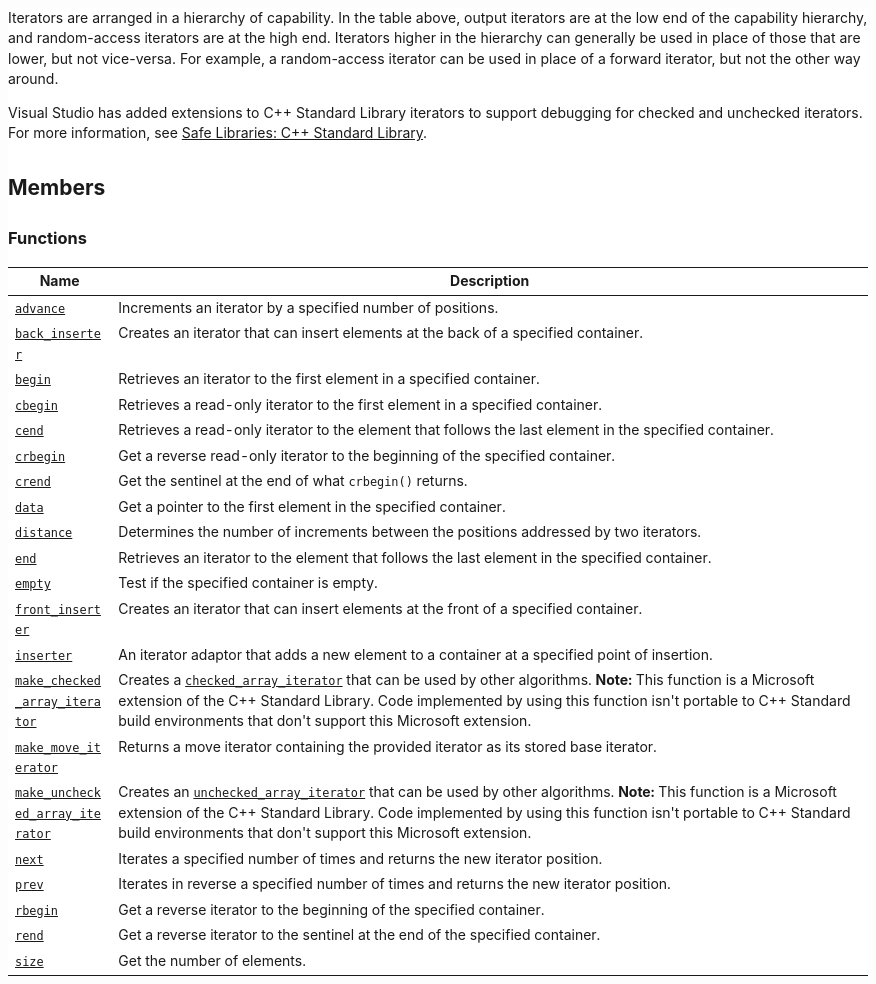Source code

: Iterators are arranged in a hierarchy of capability. In the table above, output iterators are at the low end of the capability hierarchy, and random-access iterators are at the high end. Iterators higher in the hierarchy can generally be used in place of those that are lower, but not vice-versa. For example, a random-access iterator can be used in place of a forward iterator, but not the other way around.

Visual Studio has added extensions to C++ Standard Library iterators to support debugging for checked and unchecked iterators. For more information, see [Safe Libraries: C++ Standard Library](../standard-library/safe-libraries-cpp-standard-library.md).

## Members

### Functions

|Name|Description|
|-|-|
|[`advance`](../standard-library/iterator-functions.md#advance)|Increments an iterator by a specified number of positions.|
|[`back_inserter`](../standard-library/iterator-functions.md#back_inserter)|Creates an iterator that can insert elements at the back of a specified container.|
|[`begin`](../standard-library/iterator-functions.md#begin)|Retrieves an iterator to the first element in a specified container.|
|[`cbegin`](../standard-library/iterator-functions.md#cbegin)|Retrieves a read-only iterator to the first element in a specified container.|
|[`cend`](../standard-library/iterator-functions.md#cend)|Retrieves a read-only iterator to the element that follows the last element in the specified container.|
|[`crbegin`](../standard-library/iterator-functions.md#crbegin)| Get a reverse read-only iterator to the beginning of the specified container.|
|[`crend`](../standard-library/iterator-functions.md#crend)| Get the sentinel at the end of what `crbegin()` returns.|
|[`data`](../standard-library/iterator-functions.md#data)| Get a pointer to the first element in the specified container.|
|[`distance`](../standard-library/iterator-functions.md#distance)|Determines the number of increments between the positions addressed by two iterators.|
|[`end`](../standard-library/iterator-functions.md#end)|Retrieves an iterator to the element that follows the last element in the specified container.|
|[`empty`](../standard-library/iterator-functions.md#empty)| Test if the specified container is empty.|
|[`front_inserter`](../standard-library/iterator-functions.md#front_inserter)|Creates an iterator that can insert elements at the front of a specified container.|
|[`inserter`](../standard-library/iterator-functions.md#inserter)|An iterator adaptor that adds a new element to a container at a specified point of insertion.|
|[`make_checked_array_iterator`](../standard-library/iterator-functions.md#make_checked_array_iterator)|Creates a [`checked_array_iterator`](../standard-library/checked-array-iterator-class.md) that can be used by other algorithms. **Note:**  This function is a Microsoft extension of the C++ Standard Library. Code implemented by using this function isn't portable to C++ Standard build environments that don't support this Microsoft extension.|
|[`make_move_iterator`](../standard-library/iterator-functions.md#make_move_iterator)|Returns a move iterator containing the provided iterator as its stored base iterator.|
|[`make_unchecked_array_iterator`](../standard-library/iterator-functions.md#make_unchecked_array_iterator)|Creates an [`unchecked_array_iterator`](../standard-library/unchecked-array-iterator-class.md) that can be used by other algorithms. **Note:**  This function is a Microsoft extension of the C++ Standard Library. Code implemented by using this function isn't portable to C++ Standard build environments that don't support this Microsoft extension.|
|[`next`](../standard-library/iterator-functions.md#next)|Iterates a specified number of times and returns the new iterator position.|
|[`prev`](../standard-library/iterator-functions.md#prev)|Iterates in reverse a specified number of times and returns the new iterator position.|
|[`rbegin`](../standard-library/iterator-functions.md#rbegin)|Get a reverse iterator to the beginning of the specified container. |
|[`rend`](../standard-library/iterator-functions.md#rend)| Get a reverse iterator to the sentinel at the end of the specified container.|
|[`size`](../standard-library/iterator-functions.md#size)| Get the number of elements.|
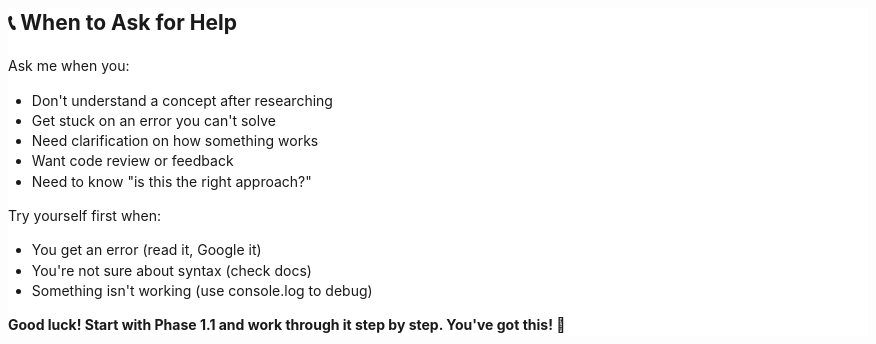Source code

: 
## 📞 When to Ask for Help

Ask me when you:
- Don't understand a concept after researching
- Get stuck on an error you can't solve
- Need clarification on how something works
- Want code review or feedback
- Need to know "is this the right approach?"

Try yourself first when:
- You get an error (read it, Google it)
- You're not sure about syntax (check docs)
- Something isn't working (use console.log to debug)

**Good luck! Start with Phase 1.1 and work through it step by step. You've got this! 🚀**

• [ACTIVITY]:
Gather every line above that contains the string "unchecked", matching its case exactly.

• [RESPONSE]:
Visual Studio has added extensions to C++ Standard Library iterators to support debugging for checked and unchecked iterators. For more information, see [Safe Libraries: C++ Standard Library](../standard-library/safe-libraries-cpp-standard-library.md).
|[`make_unchecked_array_iterator`](../standard-library/iterator-functions.md#make_unchecked_array_iterator)|Creates an [`unchecked_array_iterator`](../standard-library/unchecked-array-iterator-class.md) that can be used by other algorithms. **Note:**  This function is a Microsoft extension of the C++ Standard Library. Code implemented by using this function isn't portable to C++ Standard build environments that don't support this Microsoft extension.|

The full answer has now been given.